> [GETOONDE PASSAGE]:

*****

De Naga-cultuur is zeer rijk. De geschiedenis en cultuur van de Naga's zijn in het verleden mondeling overgedragen in de vorm van volksverhalen, legenden, gedichten en gezegden. In het verleden stonden de Naga's te boek als geduchte krijgers. Koppensnellerij was een belangrijk onderdeel van de spirituele cultuur. Sinds de meeste Naga's tot het Christendom bekeerd zijn, behoort het koppensnellen tot het verleden.
Nagaland beslaat een oppervlakte van ongeveer anderhalf maal Nederland. Op een officiële Indiase landkaart is Nagaland slechts als een deelstaat te vinden. Het is maar een deel van het totale Naga-gebied. Het overige 'Nagaland' is verdeeld over Burma en de Indiase deelstaten Arunachal Pradesh, Assam en Manipur. Om te weten hoe deze grenzen ooit getrokken zijn, is het belangrijk de geschiedenis van Nagaland te weten.


Onderwerping

In het jaar 1832 kwamen de Britten het Naga-gebied binnen. Het duurde echter nog tot 1879 voordat ze een deel van het gebied konden veroveren dat later Naga-Hill District genoemd werd. De Naga's hebben ondanks hun primitieve wapentuig veel verzet geboden. Maar de Britten hebben niets geschuwd om het Naga-gebied onder controle te krijgen. Ze bewapenden de Kuki, een verzameling van zwervende volken, die uit het zuiden afkomstig waren, en zochten steun bij de Raja van het koninkrijk Manipur. De Britten wilden dat de Kuki en de Manipurse soldaten door plundering en vernietiging van de Naga-dorpen, het Naga-gebied onderwierpen.
Ofschoon de Naga's onder de Britten niet vrij waren, was hun positie niet slecht. De Naga's kregen na de onderwerping de mogelijkheid om hun traditionele sociale en politieke activiteiten voort te zetten. Het is regelmatig gebeurd dat de Britten niet-bekeerde Naga's steunden bij het verdrijven van Christelijke dorpsgenoten.


Nationalisme

In 1918 kwam er een groep (westers) opgeleide Naga's bijeen en vormden de 'Naga-club'. In die club werden tal van zaken besproken die de Naga's aangingen. Een belangrijke daarvan was het verlangen naar een volledige zelfbeschikking. Toen het rond 1930 duidelijk werd dat Brits-India zelfstandig zou worden, heeft de Naga-club de Britten duidelijk gemaakt dat ze niet onder het nieuwe India wilden komen. De Naga's vreesden dat hun positie na de onafhankelijkheid alleen maar zou verslechteren. De Britten hadden de Naga-cultuur nog 'redelijk' gerespecteerd. De Hindoes en Islamieten zouden hen verdoemen onder meer vanwege de gewoonte van de Naga's om rund- en varkensvlees te eten. Volgens de Hindoes behoren de Naga's tot de onaanraakbaren.

*****

(Records in een dataset)

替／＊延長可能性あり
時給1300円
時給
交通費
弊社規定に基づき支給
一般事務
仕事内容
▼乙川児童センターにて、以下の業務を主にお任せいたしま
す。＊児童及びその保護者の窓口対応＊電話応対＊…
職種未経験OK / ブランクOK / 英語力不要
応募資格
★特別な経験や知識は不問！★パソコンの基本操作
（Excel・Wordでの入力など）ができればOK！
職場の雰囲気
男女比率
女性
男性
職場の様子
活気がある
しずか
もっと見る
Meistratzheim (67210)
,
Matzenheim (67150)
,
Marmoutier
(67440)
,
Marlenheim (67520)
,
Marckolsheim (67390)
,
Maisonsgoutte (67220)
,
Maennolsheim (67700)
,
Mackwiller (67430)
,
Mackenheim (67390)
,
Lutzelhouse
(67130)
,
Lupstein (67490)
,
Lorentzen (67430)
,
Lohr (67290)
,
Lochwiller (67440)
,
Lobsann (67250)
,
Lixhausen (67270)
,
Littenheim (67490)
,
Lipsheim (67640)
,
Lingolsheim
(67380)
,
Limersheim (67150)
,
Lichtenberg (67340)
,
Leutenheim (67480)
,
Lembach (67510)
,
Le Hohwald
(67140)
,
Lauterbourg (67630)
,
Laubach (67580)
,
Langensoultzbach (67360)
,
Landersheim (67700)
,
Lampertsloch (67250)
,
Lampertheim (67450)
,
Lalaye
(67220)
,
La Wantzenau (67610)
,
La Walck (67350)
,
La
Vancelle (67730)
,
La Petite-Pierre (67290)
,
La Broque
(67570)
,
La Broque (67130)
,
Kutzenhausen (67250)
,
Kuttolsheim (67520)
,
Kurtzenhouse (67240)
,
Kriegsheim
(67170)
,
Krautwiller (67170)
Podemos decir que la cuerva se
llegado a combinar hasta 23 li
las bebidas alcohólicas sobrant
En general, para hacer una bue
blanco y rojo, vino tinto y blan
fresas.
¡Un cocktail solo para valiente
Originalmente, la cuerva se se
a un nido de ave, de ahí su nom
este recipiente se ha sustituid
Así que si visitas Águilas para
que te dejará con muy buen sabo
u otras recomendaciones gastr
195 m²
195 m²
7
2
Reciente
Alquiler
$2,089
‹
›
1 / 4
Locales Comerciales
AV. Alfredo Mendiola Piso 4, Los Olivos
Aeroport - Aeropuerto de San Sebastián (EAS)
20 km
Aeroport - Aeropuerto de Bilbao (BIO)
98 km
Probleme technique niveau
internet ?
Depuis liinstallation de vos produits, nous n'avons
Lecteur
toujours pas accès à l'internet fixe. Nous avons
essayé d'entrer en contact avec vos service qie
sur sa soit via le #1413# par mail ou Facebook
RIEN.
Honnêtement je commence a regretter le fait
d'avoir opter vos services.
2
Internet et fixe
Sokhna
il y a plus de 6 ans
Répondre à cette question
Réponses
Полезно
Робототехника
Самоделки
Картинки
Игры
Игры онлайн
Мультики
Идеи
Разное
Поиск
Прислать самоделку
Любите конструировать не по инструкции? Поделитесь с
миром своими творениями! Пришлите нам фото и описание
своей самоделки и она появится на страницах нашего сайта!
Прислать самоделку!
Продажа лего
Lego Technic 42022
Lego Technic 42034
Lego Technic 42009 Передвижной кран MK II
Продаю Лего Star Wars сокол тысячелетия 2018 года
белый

*****

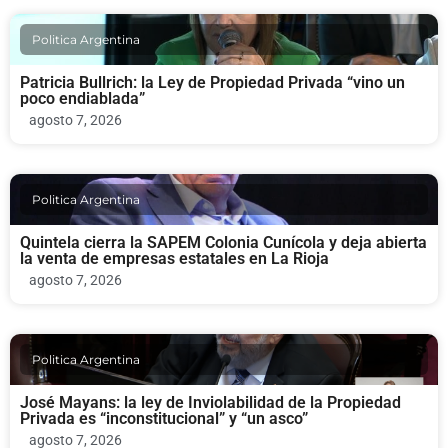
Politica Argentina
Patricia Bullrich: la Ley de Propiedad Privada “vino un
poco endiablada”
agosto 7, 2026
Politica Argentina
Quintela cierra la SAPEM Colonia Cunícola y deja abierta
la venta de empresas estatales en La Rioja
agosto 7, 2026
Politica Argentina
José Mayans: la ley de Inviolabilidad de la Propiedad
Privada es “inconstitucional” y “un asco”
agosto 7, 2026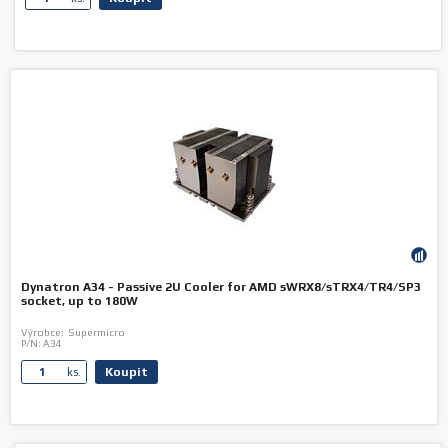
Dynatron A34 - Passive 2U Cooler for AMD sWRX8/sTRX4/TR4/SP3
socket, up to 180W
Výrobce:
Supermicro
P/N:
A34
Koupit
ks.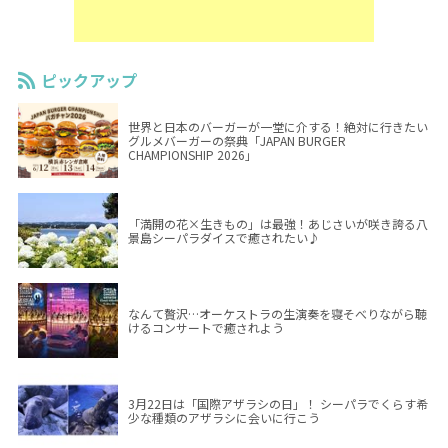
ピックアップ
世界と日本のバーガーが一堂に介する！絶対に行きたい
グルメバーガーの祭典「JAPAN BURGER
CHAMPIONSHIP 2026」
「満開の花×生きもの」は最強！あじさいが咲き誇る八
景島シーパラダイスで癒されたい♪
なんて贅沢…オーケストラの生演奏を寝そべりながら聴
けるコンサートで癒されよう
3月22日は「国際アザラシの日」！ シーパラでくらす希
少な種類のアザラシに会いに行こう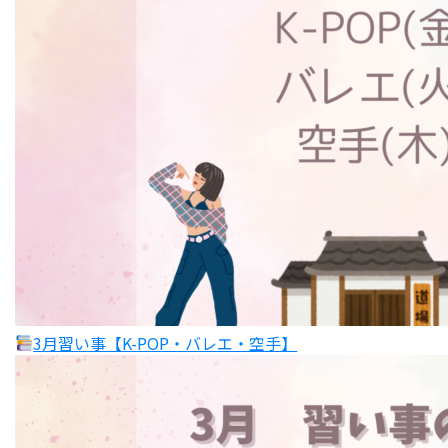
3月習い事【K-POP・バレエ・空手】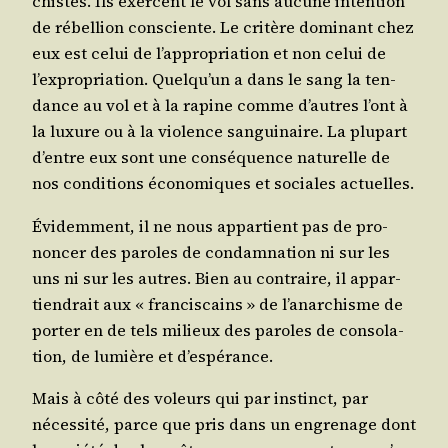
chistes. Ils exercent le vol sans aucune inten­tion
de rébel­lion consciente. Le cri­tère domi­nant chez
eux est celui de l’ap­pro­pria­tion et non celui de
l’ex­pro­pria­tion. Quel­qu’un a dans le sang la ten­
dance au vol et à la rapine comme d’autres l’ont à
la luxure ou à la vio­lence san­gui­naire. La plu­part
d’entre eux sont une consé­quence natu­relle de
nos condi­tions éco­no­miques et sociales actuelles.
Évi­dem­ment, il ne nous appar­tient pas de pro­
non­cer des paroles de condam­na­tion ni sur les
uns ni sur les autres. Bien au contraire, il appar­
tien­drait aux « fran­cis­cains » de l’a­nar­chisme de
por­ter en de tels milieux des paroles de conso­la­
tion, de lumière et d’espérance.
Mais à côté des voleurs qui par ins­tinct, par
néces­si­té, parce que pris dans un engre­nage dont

*****

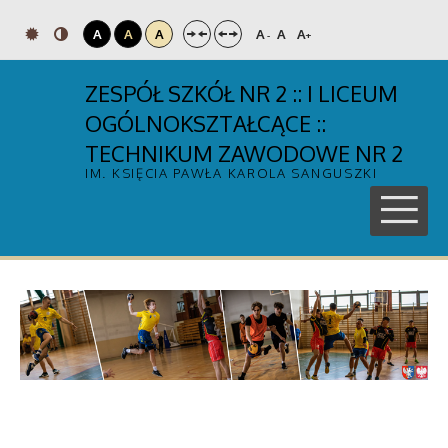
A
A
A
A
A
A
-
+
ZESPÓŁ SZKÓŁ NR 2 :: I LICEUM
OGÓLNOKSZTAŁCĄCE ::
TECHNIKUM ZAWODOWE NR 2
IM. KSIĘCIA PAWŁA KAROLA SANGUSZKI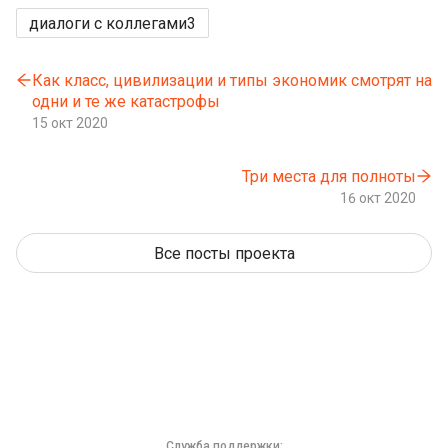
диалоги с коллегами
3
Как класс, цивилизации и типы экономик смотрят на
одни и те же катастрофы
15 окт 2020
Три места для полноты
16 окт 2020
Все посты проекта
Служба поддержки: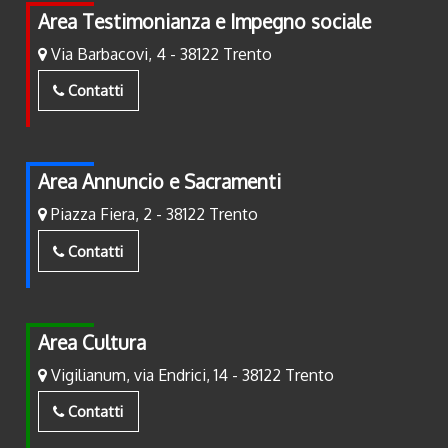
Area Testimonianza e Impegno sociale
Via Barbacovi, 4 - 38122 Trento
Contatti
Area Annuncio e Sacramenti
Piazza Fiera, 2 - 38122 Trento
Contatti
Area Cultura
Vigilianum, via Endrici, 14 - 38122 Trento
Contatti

*****

> [OPDRACHT]: Reproduceer letterlijk het deel van de passage over de Naga's van "In het jaar" tot en met "het Naga-gebied onderwierpen.".

> [UITVOER]:
In het jaar 1832 kwamen de Britten het Naga-gebied binnen. Het duurde echter nog tot 1879 voordat ze een deel van het gebied konden veroveren dat later Naga-Hill District genoemd werd. De Naga's hebben ondanks hun primitieve wapentuig veel verzet geboden. Maar de Britten hebben niets geschuwd om het Naga-gebied onder controle te krijgen. Ze bewapenden de Kuki, een verzameling van zwervende volken, die uit het zuiden afkomstig waren, en zochten steun bij de Raja van het koninkrijk Manipur. De Britten wilden dat de Kuki en de Manipurse soldaten door plundering en vernietiging van de Naga-dorpen, het Naga-gebied onderwierpen.